Hiroshi Sarumida is a partner in the Global Mergers & Acquisitions practice of Orrick’s New York office, and also the U.S. Chair of the firm’s Global Japan Transactional Practice.

Hiroshi has 25 years of experience advising on a broad range of corporate transactions, especially representing Japanese multinational corporations in matters involving cross-border mergers and acquisitions, international joint ventures, corporate restructuring transactions, international corporate finance transactions, U.S. and transnational litigations and other dispute matters, and crisis management.

  • Significant transactions where Hiroshi has advised include:

    Advantest Corporation in an initially unsolicited, but subsequently agreed upon, $1.1 billion acquisition (including the antitrust aspects) of Verigy Ltd.

    FRONTEO, Inc. in its JPY2.5 billion offshore issuance of bonds with stock acquisition rights

    Furukawa Electric Co. Ltd. in its acquisition of SuperPower Inc. from the Philips Group

    LINTEC Corporation in its $375 million purchase of MACtac Americas LLC from Platinum Equity

    Marubeni Corporation in its acquisition of Creekstone Farms Premium Beef, LLC

    Nitto Denko Corporation in

    • its acquisition of Avecia Biotechnology, Inc.;
    • its acquisition of Altea Therapeutics Corporation;
    • the sale of Aveva Drug Systems Inc. to Apotex Inc.;
    • its acquisition of Girindus America, Inc.;
    • its acquisition of Irvine Pharmaceutical Services, Inc. and Avrio Biopharmaceuticals, LLC;
    • its acquisition of nolax Airbag AG from nolax Holding AG from nolax Holding AG; and
    • its agreement granting Bristol-Myers Squibb Company exclusive worldwide rights for the development and commercialization of Nitto's investigational siRNA molecules for an upfront payment of $100 million to Nitto with the rights to receive subsequent clinical and regulatory milestone payments, royalties, sales based milestone payments, as well as option exercise payments

    NTT DoCoMo, Inc.
    • in its acquisition of a 26 percent stake in Tata Teleservices Limited via a $2.7 billion strategic investment. This deal was awarded as a "Deal of the Year" by India Business Journal and by Asian-Counsel magazine;
    • in connection with the public auction of AT&T Wireless Services, Inc. (16 percent of which was owned by NTT DoCoMo) won by Cingular Wireless LLC for $41 billion; and
    • in its $3 billion and $1.7 billion issuer tender offers as international counsel

    Otsuka Pharmaceutical Co., Ltd. In:

    • its $3.5 billion acquisition of Avanir Pharmaceuticals, Inc.;
    • its $886 million acquisition of Astex Pharmaceuticals, Inc.; and
    • in its acquisition of Neurovance, Inc. for $100 million in upfront payments at closing, up to $150 million in additional payments contingent on achievement of development and approval milestones, and future additional payments contingent on achievement of sales milestones

    Sumitomo Mitsui Banking Corporation in its $1.1 billion acquisition of Flagship Rail Services LLC.
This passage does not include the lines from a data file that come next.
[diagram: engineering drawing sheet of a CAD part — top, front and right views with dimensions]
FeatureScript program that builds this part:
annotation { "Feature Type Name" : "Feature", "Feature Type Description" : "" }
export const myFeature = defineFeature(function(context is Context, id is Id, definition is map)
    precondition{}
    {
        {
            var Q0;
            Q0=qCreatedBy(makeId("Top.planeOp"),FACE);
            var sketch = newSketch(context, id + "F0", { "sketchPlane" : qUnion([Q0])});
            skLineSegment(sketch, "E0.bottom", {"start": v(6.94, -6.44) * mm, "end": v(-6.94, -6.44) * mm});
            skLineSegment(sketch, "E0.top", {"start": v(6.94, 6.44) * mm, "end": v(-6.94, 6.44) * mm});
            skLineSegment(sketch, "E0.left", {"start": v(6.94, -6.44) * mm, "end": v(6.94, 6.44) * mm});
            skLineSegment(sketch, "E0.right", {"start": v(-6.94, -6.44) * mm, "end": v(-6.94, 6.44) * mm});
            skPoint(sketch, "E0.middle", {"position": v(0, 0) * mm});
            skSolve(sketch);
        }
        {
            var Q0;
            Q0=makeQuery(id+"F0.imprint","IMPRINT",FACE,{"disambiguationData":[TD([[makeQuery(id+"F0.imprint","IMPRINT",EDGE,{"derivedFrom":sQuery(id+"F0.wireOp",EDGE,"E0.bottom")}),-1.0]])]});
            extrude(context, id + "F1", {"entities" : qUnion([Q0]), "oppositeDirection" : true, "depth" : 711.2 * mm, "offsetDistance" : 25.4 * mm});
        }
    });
    Toray Industries, Inc. in its $584 million acquisition of Zoltek Companies, Inc.

    Toshiba Corporation in:

    • its $5.4 billion acquisition of Westinghouse Electric Company;
    • the $1.2 billion sale of a 23 percent stake in Westinghouse acquisition vehicles to two strategic partners: The Shaw Group Inc. and IHI Corporation;
    • the $540 million sale of a 10 percent stake in Westinghouse acquisition vehicles formed by Toshiba, to National Atomic Company Kazatomprom, a supplier of uranium based in Kazakhstan; and
    • its $1.6 billion acquisition of an additional 20 percent stake in Westinghouse Electric Company LLC from Nuclear Energy Holdings LLC, a subsidiary of the Shaw Group Inc.
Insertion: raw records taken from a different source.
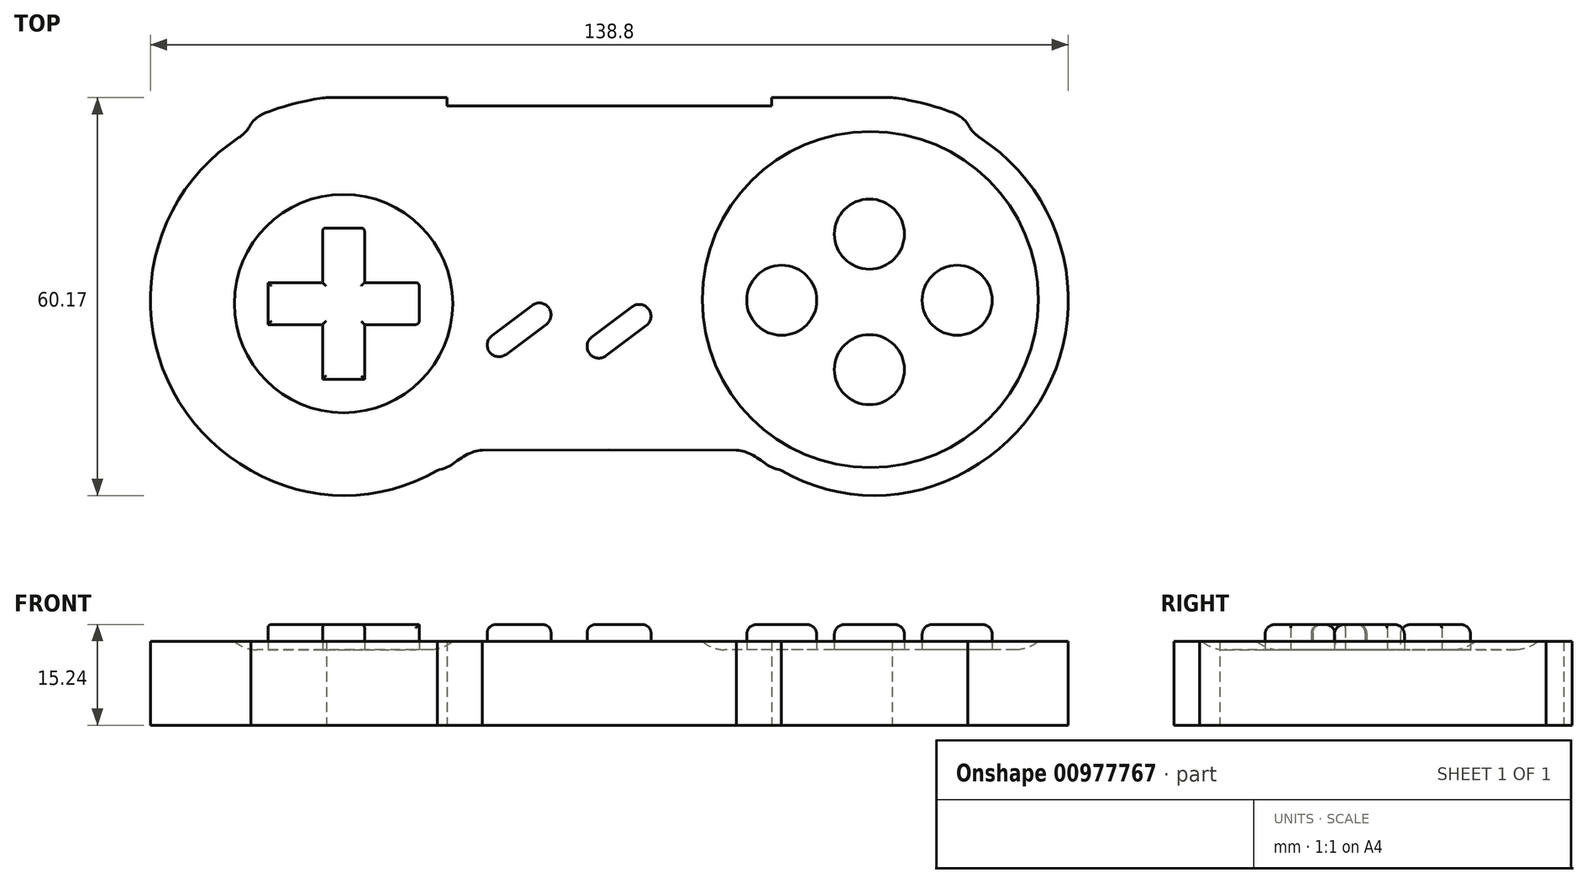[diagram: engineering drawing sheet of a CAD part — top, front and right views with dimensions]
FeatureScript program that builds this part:
annotation { "Feature Type Name" : "Feature", "Feature Type Description" : "" }
export const myFeature = defineFeature(function(context is Context, id is Id, definition is map)
    precondition{}
    {
        {
            var Q0;
            Q0=qCreatedBy(makeId("Top.planeOp"),FACE);
            var sketch = newSketch(context, id + "F0", { "sketchPlane" : qUnion([Q0])});
            skLineSegment(sketch, "E0.top", {"start": v(72.48, 34.93) * mm, "end": v(-72.48, 34.93) * mm});
            skLineSegment(sketch, "E0.left", {"start": v(72.48, -34.93) * mm, "end": v(72.48, 34.93) * mm});
            skLineSegment(sketch, "E0.right", {"start": v(-72.48, -34.93) * mm, "end": v(-72.48, 34.93) * mm});
            skPoint(sketch, "E0.middle", {"position": v(0, 0) * mm});
            skLineSegment(sketch, "E1", {"start": v(-72.48, -34.93) * mm, "end": v(72.48, -34.93) * mm});
            skLineSegment(sketch, "E2", {"start": v(0, 0) * mm, "end": v(0, 26.38) * mm});
            skLineSegment(sketch, "E3", {"start": v(0, 0) * mm, "end": v(0, -25.63) * mm});
            skLineSegment(sketch, "E4", {"start": v(0, 26.38) * mm, "end": v(-24.55, 26.38) * mm});
            skLineSegment(sketch, "E5", {"start": v(-24.55, 26.38) * mm, "end": v(-24.55, 27.65) * mm});
            skLineSegment(sketch, "E6", {"start": v(-24.55, 27.65) * mm, "end": v(-42.75, 27.65) * mm});
            skLineSegment(sketch, "E7", {"start": v(-54.18, 23.7) * mm, "end": v(-54.18, 22.7) * mm});
            skFitSpline(sketch, "E8", {"points": [v(-42.75, 27.65) * mm, v(-45.46, 27.23) * mm, v(-52.7, 25) * mm, v(-54.18, 23.7) * mm], "startDerivative": vector(-7.67, -0.85) * mm, "endDerivative": vector(-4.06, -5.33) * mm});
            skArc(sketch, "E9", {"start": v(-54.18, 22.7) * mm, "mid": v(-69.4, -3) * mm, "end": v(-54.18, -28.7) * mm});
            skArc(sketch, "E10", {"start": v(-54.18, -28.7) * mm, "mid": v(-40.08, -32.52) * mm, "end": v(-25.98, -28.7) * mm});
            skFitSpline(sketch, "E11", {"points": [v(-25.98, -28.7) * mm, v(-24.4, -28.18) * mm, v(-22.93, -27.2) * mm, v(-20.95, -26.07) * mm, v(-19.23, -25.65) * mm], "startDerivative": vector(6.95, 1.75) * mm, "endDerivative": vector(6.95, 1.14) * mm});
            skLineSegment(sketch, "E12", {"start": v(-19.23, -25.65) * mm, "end": v(0, -25.63) * mm});
            skLineSegment(sketch, "E13.MirrorCS", {"start": v(19.23, -25.65) * mm, "end": v(0, -25.63) * mm});
            skFitSpline(sketch, "E14.MirrorCS", {"points": [v(25.98, -28.7) * mm, v(24.4, -28.18) * mm, v(22.93, -27.2) * mm, v(20.95, -26.07) * mm, v(19.23, -25.65) * mm], "startDerivative": vector(-6.95, 1.75) * mm, "endDerivative": vector(-6.95, 1.14) * mm});
            skLineSegment(sketch, "E15.MirrorCS", {"start": v(0, 26.38) * mm, "end": v(24.55, 26.38) * mm});
            skLineSegment(sketch, "E16.MirrorCS", {"start": v(24.55, 27.65) * mm, "end": v(42.75, 27.65) * mm});
            skLineSegment(sketch, "E17.MirrorCS", {"start": v(24.55, 26.38) * mm, "end": v(24.55, 27.65) * mm});
            skFitSpline(sketch, "E18.MirrorCS", {"points": [v(42.75, 27.65) * mm, v(45.46, 27.23) * mm, v(52.7, 25) * mm, v(54.18, 23.7) * mm], "startDerivative": vector(7.67, -0.85) * mm, "endDerivative": vector(4.06, -5.33) * mm});
            skArc(sketch, "E19.MirrorCS", {"start": v(54.18, 22.7) * mm, "mid": v(69.4, -3) * mm, "end": v(54.18, -28.7) * mm});
            skLineSegment(sketch, "E20.MirrorCS", {"start": v(54.18, 23.7) * mm, "end": v(54.18, 22.7) * mm});
            skArc(sketch, "E21.MirrorCS", {"start": v(54.18, -28.7) * mm, "mid": v(40.08, -32.52) * mm, "end": v(25.98, -28.7) * mm});
            skSolve(sketch);
        }
        {
            var Q0;
            Q0=makeQuery(id+"F0.imprint","IMPRINT",FACE,{"disambiguationData":[TD([[makeQuery(id+"F0.imprint","IMPRINT",EDGE,{"derivedFrom":sQuery(id+"F0.wireOp",EDGE,"E2")}),1.0]])]});
            var Q1;
            Q1=makeQuery(id+"F0.imprint","IMPRINT",FACE,{"disambiguationData":[TD([[makeQuery(id+"F0.imprint","IMPRINT",EDGE,{"derivedFrom":sQuery(id+"F0.wireOp",EDGE,"E2")}),-1.0]])]});
            extrude(context, id + "F1", {"entities" : qUnion([Q0, Q1]), "depth" : 12.7 * mm, "offsetDistance" : 25.4 * mm});
        }
        {
            var Q0;
            Q0=makeQuery(id+"F1.opExtrude","CAP_FACE",FACE,{"disambiguationData":[OSD([sQuery(id+"F0.wireOp",EDGE,"E4"),sQuery(id+"F0.wireOp",EDGE,"E5"),sQuery(id+"F0.wireOp",EDGE,"E6"),sQuery(id+"F0.wireOp",EDGE,"E7"),sQuery(id+"F0.wireOp",EDGE,"E8"),sQuery(id+"F0.wireOp",EDGE,"E9"),sQuery(id+"F0.wireOp",EDGE,"E10"),sQuery(id+"F0.wireOp",EDGE,"E11"),sQuery(id+"F0.wireOp",EDGE,"E12"),sQuery(id+"F0.wireOp",EDGE,"E13.MirrorCS"),sQuery(id+"F0.wireOp",EDGE,"E14.MirrorCS"),sQuery(id+"F0.wireOp",EDGE,"E15.MirrorCS"),sQuery(id+"F0.wireOp",EDGE,"E16.MirrorCS"),sQuery(id+"F0.wireOp",EDGE,"E17.MirrorCS"),sQuery(id+"F0.wireOp",EDGE,"E18.MirrorCS"),sQuery(id+"F0.wireOp",EDGE,"E19.MirrorCS"),sQuery(id+"F0.wireOp",EDGE,"E20.MirrorCS"),sQuery(id+"F0.wireOp",EDGE,"E21.MirrorCS")])],"isStart":false});
            var sketch = newSketch(context, id + "F2", { "sketchPlane" : qUnion([Q0])});
            skLineSegment(sketch, "E22", {"start": v(-51.62, -3.49) * mm, "end": v(-51.62, -0.31) * mm});
            skLineSegment(sketch, "E23", {"start": v(-28.76, -3.49) * mm, "end": v(-28.76, -6.66) * mm});
            skLineSegment(sketch, "E24", {"start": v(-40.19, 7.94) * mm, "end": v(-43.36, 7.94) * mm});
            skLineSegment(sketch, "E25", {"start": v(-40.19, -14.92) * mm, "end": v(-37.01, -14.92) * mm});
            skLineSegment(sketch, "E26.bottom", {"start": v(-51.62, -0.31) * mm, "end": v(-43.36, -0.31) * mm});
            skLineSegment(sketch, "E26.top", {"start": v(-51.62, -6.66) * mm, "end": v(-43.36, -6.66) * mm});
            skLineSegment(sketch, "E26.left", {"start": v(-51.62, -0.31) * mm, "end": v(-51.62, -6.66) * mm});
            skLineSegment(sketch, "E26.right", {"start": v(-28.76, -0.31) * mm, "end": v(-28.76, -6.66) * mm});
            skLineSegment(sketch, "E27.bottom", {"start": v(-43.36, 7.94) * mm, "end": v(-37.01, 7.94) * mm});
            skLineSegment(sketch, "E27.top", {"start": v(-43.36, -14.92) * mm, "end": v(-37.01, -14.92) * mm});
            skLineSegment(sketch, "E27.left", {"start": v(-43.36, 7.94) * mm, "end": v(-43.36, -0.31) * mm});
            skLineSegment(sketch, "E27.right", {"start": v(-37.01, 7.94) * mm, "end": v(-37.01, -0.31) * mm});
            skLineSegment(sketch, "E28.trimOffspring", {"start": v(-37.01, -6.66) * mm, "end": v(-37.01, -14.92) * mm});
            skLineSegment(sketch, "E29.trimOffspring", {"start": v(-37.01, -6.66) * mm, "end": v(-28.76, -6.66) * mm});
            skLineSegment(sketch, "E30.trimOffspring", {"start": v(-43.36, -6.66) * mm, "end": v(-43.36, -14.92) * mm});
            skLineSegment(sketch, "E31.trimOffspring", {"start": v(-37.01, -0.31) * mm, "end": v(-28.76, -0.31) * mm});
            skCircle(sketch, "E32", {"center": v(26.06, -3) * mm, "radius": 5.3 * mm});
            skPoint(sketch, "E32.first.point", {"position": v(26.05, 2.3) * mm});
            skPoint(sketch, "E32.second.point", {"position": v(22.23, -6.65) * mm});
            skPoint(sketch, "E32.third.point", {"position": v(30.44, -5.98) * mm});
            skCircle(sketch, "E33", {"center": v(52.6, -3) * mm, "radius": 5.3 * mm});
            skCircle(sketch, "E34", {"center": v(39.33, 7.01) * mm, "radius": 5.3 * mm});
            skCircle(sketch, "E35", {"center": v(39.33, -13.48) * mm, "radius": 5.3 * mm});
            skLineSegment(sketch, "E36", {"start": v(-2.65, -8.55) * mm, "end": v(3.45, -3.98) * mm});
            skLineSegment(sketch, "E37", {"start": v(5.58, -6.82) * mm, "end": v(-0.52, -11.4) * mm});
            skArc(sketch, "E38", {"start": v(5.58, -6.82) * mm, "mid": v(5.94, -4.33) * mm, "end": v(3.45, -3.98) * mm});
            skArc(sketch, "E39", {"start": v(-2.65, -8.55) * mm, "mid": v(-3, -11.04) * mm, "end": v(-0.52, -11.4) * mm});
            skLineSegment(sketch, "E40", {"start": v(-17.75, -8.33) * mm, "end": v(-11.65, -3.76) * mm});
            skLineSegment(sketch, "E41", {"start": v(-9.52, -6.6) * mm, "end": v(-15.62, -11.17) * mm});
            skArc(sketch, "E42", {"start": v(-9.52, -6.6) * mm, "mid": v(-9.16, -4.11) * mm, "end": v(-11.65, -3.76) * mm});
            skArc(sketch, "E43", {"start": v(-17.75, -8.33) * mm, "mid": v(-18.1, -10.82) * mm, "end": v(-15.62, -11.17) * mm});
            skSolve(sketch);
        }
        {
            var Q0;
            Q0=makeQuery(id+"F2.imprint","IMPRINT",FACE,{"disambiguationData":[TD([[makeQuery(id+"F2.imprint","IMPRINT",EDGE,{"derivedFrom":sQuery(id+"F2.wireOp",EDGE,"E22")}),-1.0]])]});
            var Q1;
            Q1=makeQuery(id+"F2.imprint","IMPRINT",FACE,{"disambiguationData":[TD([[makeQuery(id+"F2.imprint","IMPRINT",EDGE,{"derivedFrom":sQuery(id+"F2.wireOp",EDGE,"E40")}),-1.0]])]});
            var Q2;
            Q2=makeQuery(id+"F2.imprint","IMPRINT",FACE,{"disambiguationData":[TD([[makeQuery(id+"F2.imprint","IMPRINT",EDGE,{"derivedFrom":sQuery(id+"F2.wireOp",EDGE,"E36")}),-1.0]])]});
            var Q3;
            Q3=makeQuery(id+"F2.imprint","IMPRINT",FACE,{"disambiguationData":[TD([[makeQuery(id+"F2.imprint","IMPRINT",EDGE,{"derivedFrom":sQuery(id+"F2.wireOp",EDGE,"E32")}),1.0]])]});
            var Q4;
            Q4=makeQuery(id+"F2.imprint","IMPRINT",FACE,{"disambiguationData":[TD([[makeQuery(id+"F2.imprint","IMPRINT",EDGE,{"derivedFrom":sQuery(id+"F2.wireOp",EDGE,"E34")}),1.0]])]});
            var Q5;
            Q5=makeQuery(id+"F2.imprint","IMPRINT",FACE,{"disambiguationData":[TD([[makeQuery(id+"F2.imprint","IMPRINT",EDGE,{"derivedFrom":sQuery(id+"F2.wireOp",EDGE,"E33")}),1.0]])]});
            var Q6;
            Q6=makeQuery(id+"F2.imprint","IMPRINT",FACE,{"disambiguationData":[TD([[makeQuery(id+"F2.imprint","IMPRINT",EDGE,{"derivedFrom":sQuery(id+"F2.wireOp",EDGE,"E35")}),1.0]])]});
            extrude(context, id + "F3", {"entities" : qUnion([Q0, Q1, Q2, Q3, Q4, Q5, Q6]), "operationType" : NewBodyOperationType.ADD, "depth" : 2.54 * mm, "offsetDistance" : 25.4 * mm});
        }
        {
            var Q0;
            Q0=makeQuery(id+"F3.opExtrude","SWEPT_EDGE",EDGE,{"disambiguationData":[OSD([sQuery(id+"F2.wireOp",EDGE,"E24"),sQuery(id+"F2.wireOp",EDGE,"E27.left")])]});
            var Q1;
            Q1=makeQuery(id+"F3.opExtrude","CAP_EDGE",EDGE,{"disambiguationData":[OSD([sQuery(id+"F2.wireOp",EDGE,"E24"),sQuery(id+"F2.wireOp",EDGE,"E27.bottom")])],"isStart":false});
            var Q2;
            Q2=makeQuery(id+"F3.opExtrude","SWEPT_EDGE",EDGE,{"disambiguationData":[OSD([sQuery(id+"F2.wireOp",EDGE,"E27.bottom"),sQuery(id+"F2.wireOp",EDGE,"E27.right")])]});
            var Q3;
            Q3=makeQuery(id+"F3.opExtrude","CAP_EDGE",EDGE,{"disambiguationData":[OSD([sQuery(id+"F2.wireOp",EDGE,"E27.right")])],"isStart":false});
            var Q4;
            Q4=makeQuery(id+"F3.opExtrude","CAP_EDGE",EDGE,{"disambiguationData":[OSD([sQuery(id+"F2.wireOp",EDGE,"E31.trimOffspring")])],"isStart":false});
            var Q5;
            Q5=makeQuery(id+"F3.opExtrude","SWEPT_EDGE",EDGE,{"disambiguationData":[OSD([sQuery(id+"F2.wireOp",EDGE,"E26.right"),sQuery(id+"F2.wireOp",EDGE,"E31.trimOffspring")])]});
            var Q6;
            Q6=makeQuery(id+"F3.opExtrude","SWEPT_EDGE",EDGE,{"disambiguationData":[OSD([sQuery(id+"F2.wireOp",EDGE,"E23"),sQuery(id+"F2.wireOp",EDGE,"E29.trimOffspring")])]});
            var Q7;
            Q7=makeQuery(id+"F3.opExtrude","CAP_EDGE",EDGE,{"disambiguationData":[OSD([sQuery(id+"F2.wireOp",EDGE,"E29.trimOffspring")])],"isStart":false});
            var Q8;
            Q8=makeQuery(id+"F3.opExtrude","CAP_EDGE",EDGE,{"disambiguationData":[OSD([sQuery(id+"F2.wireOp",EDGE,"E26.top")])],"isStart":false});
            var Q9;
            Q9=makeQuery(id+"F3.opExtrude","CAP_EDGE",EDGE,{"disambiguationData":[OSD([sQuery(id+"F2.wireOp",EDGE,"E26.bottom")])],"isStart":false});
            var Q10;
            Q10=makeQuery(id+"F3.opExtrude","CAP_EDGE",EDGE,{"disambiguationData":[OSD([sQuery(id+"F2.wireOp",EDGE,"E27.left")])],"isStart":false});
            var Q11;
            Q11=makeQuery(id+"F3.opExtrude","CAP_EDGE",EDGE,{"disambiguationData":[OSD([sQuery(id+"F2.wireOp",EDGE,"E22"),sQuery(id+"F2.wireOp",EDGE,"E26.left")])],"isStart":false});
            var Q12;
            Q12=makeQuery(id+"F3.opExtrude","CAP_EDGE",EDGE,{"disambiguationData":[OSD([sQuery(id+"F2.wireOp",EDGE,"E25"),sQuery(id+"F2.wireOp",EDGE,"E27.top")])],"isStart":false});
            var Q13;
            Q13=makeQuery(id+"F3.opExtrude","CAP_EDGE",EDGE,{"disambiguationData":[OSD([sQuery(id+"F2.wireOp",EDGE,"E30.trimOffspring")])],"isStart":false});
            var Q14;
            Q14=makeQuery(id+"F3.opExtrude","CAP_EDGE",EDGE,{"disambiguationData":[OSD([sQuery(id+"F2.wireOp",EDGE,"E28.trimOffspring")])],"isStart":false});
            fillet(context, id + "F4", {"entities" : qUnion([Q0, Q1, Q2, Q3, Q4, Q5, Q6, Q7, Q8, Q9, Q10, Q11, Q12, Q13, Q14]), "radius" : 0.5 * mm, "tangentPropagation" : true, "allowEdgeOverflow" : false});
        }
        {
            var Q0;
            Q0=makeQuery(id+"F3.opExtrude","CAP_EDGE",EDGE,{"disambiguationData":[OSD([sQuery(id+"F2.wireOp",EDGE,"E40")])],"isStart":false});
            var Q1;
            Q1=makeQuery(id+"F3.opExtrude","CAP_EDGE",EDGE,{"disambiguationData":[OSD([sQuery(id+"F2.wireOp",EDGE,"E36")])],"isStart":false});
            fillet(context, id + "F5", {"entities" : qUnion([Q0, Q1]), "radius" : 1.27 * mm, "tangentPropagation" : true, "allowEdgeOverflow" : false});
        }
        {
            var Q0;
            Q0=makeQuery(id+"F3.opExtrude","CAP_EDGE",EDGE,{"disambiguationData":[OSD([sQuery(id+"F2.wireOp",EDGE,"E32")])],"isStart":false});
            var Q1;
            Q1=makeQuery(id+"F3.opExtrude","CAP_EDGE",EDGE,{"disambiguationData":[OSD([sQuery(id+"F2.wireOp",EDGE,"E33")])],"isStart":false});
            var Q2;
            Q2=makeQuery(id+"F3.opExtrude","CAP_EDGE",EDGE,{"disambiguationData":[OSD([sQuery(id+"F2.wireOp",EDGE,"E34")])],"isStart":false});
            var Q3;
            Q3=makeQuery(id+"F3.opExtrude","CAP_EDGE",EDGE,{"disambiguationData":[OSD([sQuery(id+"F2.wireOp",EDGE,"E35")])],"isStart":false});
            fillet(context, id + "F6", {"entities" : qUnion([Q0, Q1, Q2, Q3]), "radius" : 1.52 * mm, "tangentPropagation" : true, "allowEdgeOverflow" : false});
        }
        {
            var Q0;
            Q0=makeQuery(id+"F1.opExtrude","CAP_FACE",FACE,{"disambiguationData":[OSD([sQuery(id+"F0.wireOp",EDGE,"E4"),sQuery(id+"F0.wireOp",EDGE,"E5"),sQuery(id+"F0.wireOp",EDGE,"E6"),sQuery(id+"F0.wireOp",EDGE,"E7"),sQuery(id+"F0.wireOp",EDGE,"E8"),sQuery(id+"F0.wireOp",EDGE,"E9"),sQuery(id+"F0.wireOp",EDGE,"E10"),sQuery(id+"F0.wireOp",EDGE,"E11"),sQuery(id+"F0.wireOp",EDGE,"E12"),sQuery(id+"F0.wireOp",EDGE,"E13.MirrorCS"),sQuery(id+"F0.wireOp",EDGE,"E14.MirrorCS"),sQuery(id+"F0.wireOp",EDGE,"E15.MirrorCS"),sQuery(id+"F0.wireOp",EDGE,"E16.MirrorCS"),sQuery(id+"F0.wireOp",EDGE,"E17.MirrorCS"),sQuery(id+"F0.wireOp",EDGE,"E18.MirrorCS"),sQuery(id+"F0.wireOp",EDGE,"E19.MirrorCS"),sQuery(id+"F0.wireOp",EDGE,"E20.MirrorCS"),sQuery(id+"F0.wireOp",EDGE,"E21.MirrorCS")])],"isStart":false});
            var sketch = newSketch(context, id + "F7", { "sketchPlane" : qUnion([Q0])});
            skPoint(sketch, "E44", {"position": v(-51.11, -3.49) * mm});
            skPoint(sketch, "E45", {"position": v(-40.19, 7.43) * mm});
            skCircle(sketch, "E46", {"center": v(-40.19, -3.49) * mm, "radius": 16.51 * mm});
            skCircle(sketch, "E47", {"center": v(39.46, -2.89) * mm, "radius": 25.4 * mm});
            skSolve(sketch);
        }
        {
            var Q0;
            Q0=makeQuery(id+"F7.imprint","IMPRINT",FACE,{"disambiguationData":[TD([[makeQuery(id+"F7.imprint","IMPRINT",EDGE,{"derivedFrom":sQuery(id+"F7.wireOp",EDGE,"E46")}),1.0]])]});
            var Q1;
            Q1=makeQuery(id+"F7.imprint","IMPRINT",FACE,{"disambiguationData":[TD([[makeQuery(id+"F7.imprint","IMPRINT",EDGE,{"derivedFrom":sQuery(id+"F7.wireOp",EDGE,"E47")}),1.0]])]});
            extrude(context, id + "F8", {"entities" : qUnion([Q0, Q1]), "operationType" : NewBodyOperationType.REMOVE, "oppositeDirection" : true, "depth" : 1.27 * mm, "offsetDistance" : 25.4 * mm});
        }
        {
            var Q0;
            Q0=makeQuery(id+"F1.opExtrude","SWEPT_EDGE",EDGE,{"disambiguationData":[OSD([sQuery(id+"F0.wireOp",EDGE,"E7"),sQuery(id+"F0.wireOp",EDGE,"E9")])]});
            fillet(context, id + "F9", {"entities" : qUnion([Q0]), "radius" : 5.08 * mm, "tangentPropagation" : true, "allowEdgeOverflow" : false});
        }
        {
            var Q0;
            Q0=makeQuery(id+"F1.opExtrude","SWEPT_EDGE",EDGE,{"disambiguationData":[OSD([sQuery(id+"F0.wireOp",EDGE,"E19.MirrorCS"),sQuery(id+"F0.wireOp",EDGE,"E20.MirrorCS")])]});
            fillet(context, id + "F10", {"entities" : qUnion([Q0]), "radius" : 5.08 * mm, "tangentPropagation" : true, "allowEdgeOverflow" : false});
        }
        {
            var Q0;
            Q0=makeQuery(id+"F8.boolean.opBoolean","COPY",EDGE,{"derivedFrom":makeQuery(id+"F8.opExtrude","CAP_EDGE",EDGE,{"disambiguationData":[OSD([sQuery(id+"F7.wireOp",EDGE,"E47")])],"isStart":false})});
            var Q1;
            Q1=makeQuery(id+"F8.boolean.opBoolean","COPY",EDGE,{"derivedFrom":makeQuery(id+"F8.opExtrude","CAP_EDGE",EDGE,{"disambiguationData":[OSD([sQuery(id+"F7.wireOp",EDGE,"E46")])],"isStart":false})});
            fillet(context, id + "F11", {"entities" : qUnion([Q0, Q1]), "radius" : 5.08 * mm, "tangentPropagation" : true, "allowEdgeOverflow" : false});
        }
    });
    Toyota Industries Corporation in its pending $2 billion acquisition of the commercial finance business of Toyota Motor Credit Corporation

    Hiroshi also has acted as a special U.S. counsel in many high-profile, Japanese, hostile takeover contests, and has advised Japanese clients on corporate defense measures and U.S. securities law ramifications for Japanese M&A activities, including:

    • Livedoor Co. in the injunctive relief of suspending issuance of options by Nippon Broadcasting System in the context of its attempt to gain control of Nippon Broadcasting System;
    • Oji Paper Company in its attempt to acquire a controlling stake in Hokuetsu Paper Mills through a tender offer; and
    • Rakuten, Inc. in its proposed business combination with Tokyo Broadcasting Systems, Inc.